I mostly figured out how to load the raw data as chunks but I need to process it and save the results, which likely to also be larger than memory.
I have seen that pandas, numpy and python all support some form of memmap
but I don't exactly understand how to go about and handle it.
I expected an abstraction to be able to use my disk as I use my ram and interface with the object saved on disk as normal python/numpy/etc object when using memmap... but that isn't working for me whatsoever
# Create file to store the results in
x = np.require(np.lib.format.open_memmap('bla.npy',mode='w+'), requirements=['O'])

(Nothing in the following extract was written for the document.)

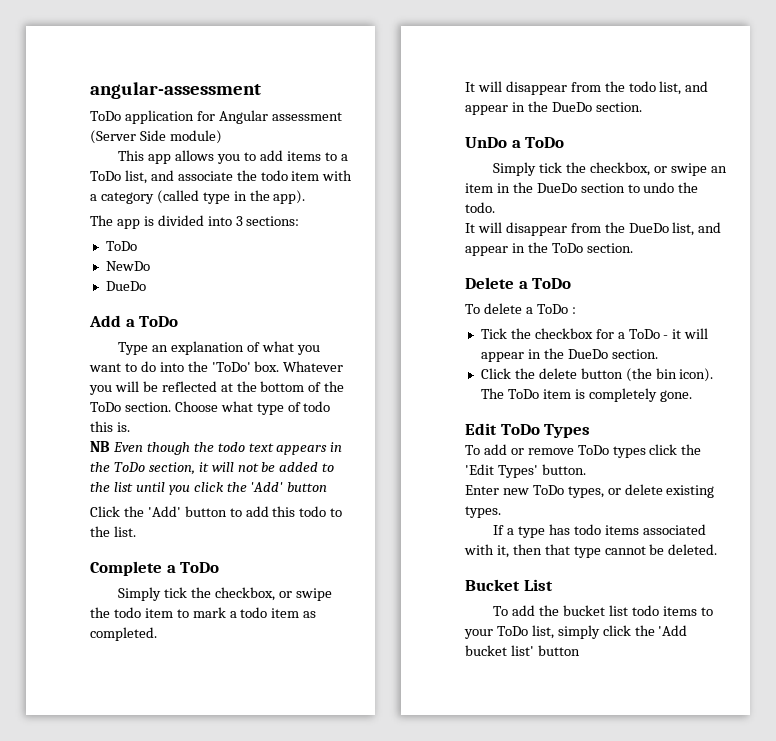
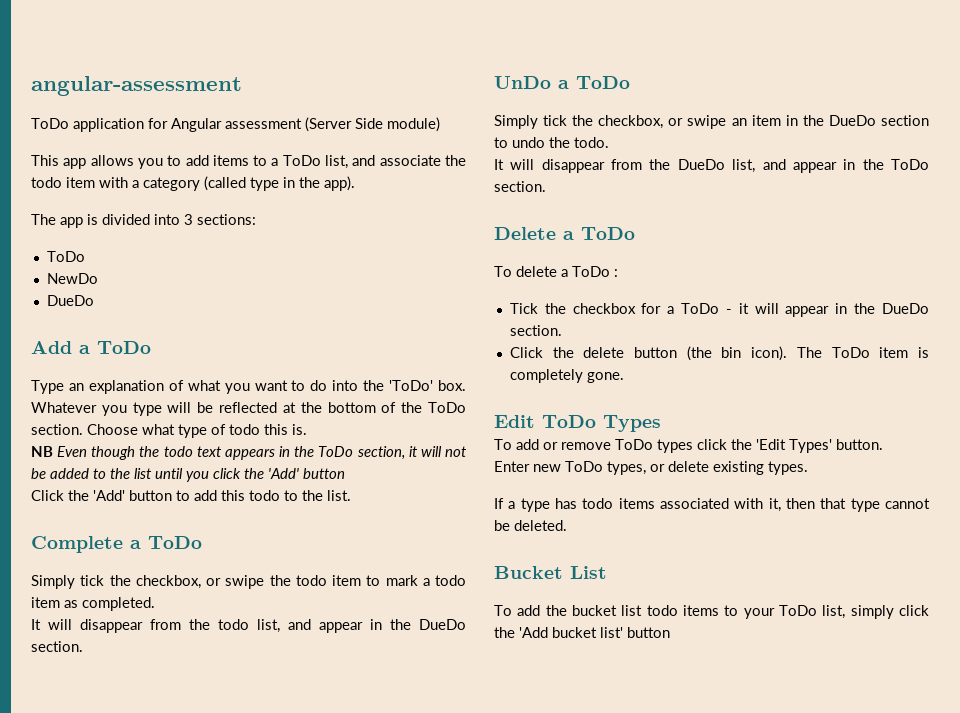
(112, 390) none -> [132,402,162,416] type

# Mutate it and hopefully these changes will be reflected in the file on disk?
x.resize(10,refcheck=False)
x
memmap([0., 0., 0., 0., 0., 0., 0., 0., 0., 0.])
x.flush()
y = np.require(np.lib.format.open_memmap('bla.npy',mode='r+'), requirements=['O'])
Traceback (most recent call last):
File "<stdin>", line 1, in <module>
File "/root/RedditAnalysis/env/lib/python3.8/site-packages/numpy/lib/format.py", line 870, in open_memmap
shape, fortran_order, dtype = _read_array_header(fp, version)
File "/root/RedditAnalysis/env/lib/python3.8/site-packages/numpy/lib/format.py", line 614, in _read_array_header
raise ValueError(msg.format(d['shape']))
ValueError: shape is not valid: None
x[:] = list(range(10))
x
memmap([0., 1., 2., 3., 4., 5., 6., 7., 8., 9.])
x.flush()
y = np.require(np.lib.format.open_memmap('bla.npy',mode='r+'), requirements=['O'])
Traceback (most recent call last):
File "<stdin>", line 1, in <module>
File "/root/RedditAnalysis/env/lib/python3.8/site-packages/numpy/lib/format.py", line 870, in open_memmap
shape, fortran_order, dtype = _read_array_header(fp, version)
File "/root/RedditAnalysis/env/lib/python3.8/site-packages/numpy/lib/format.py", line 614, in _read_array_header
raise ValueError(msg.format(d['shape']))
ValueError: shape is not valid: None
Which means the resize isn't being saved to disk
Any suggestion?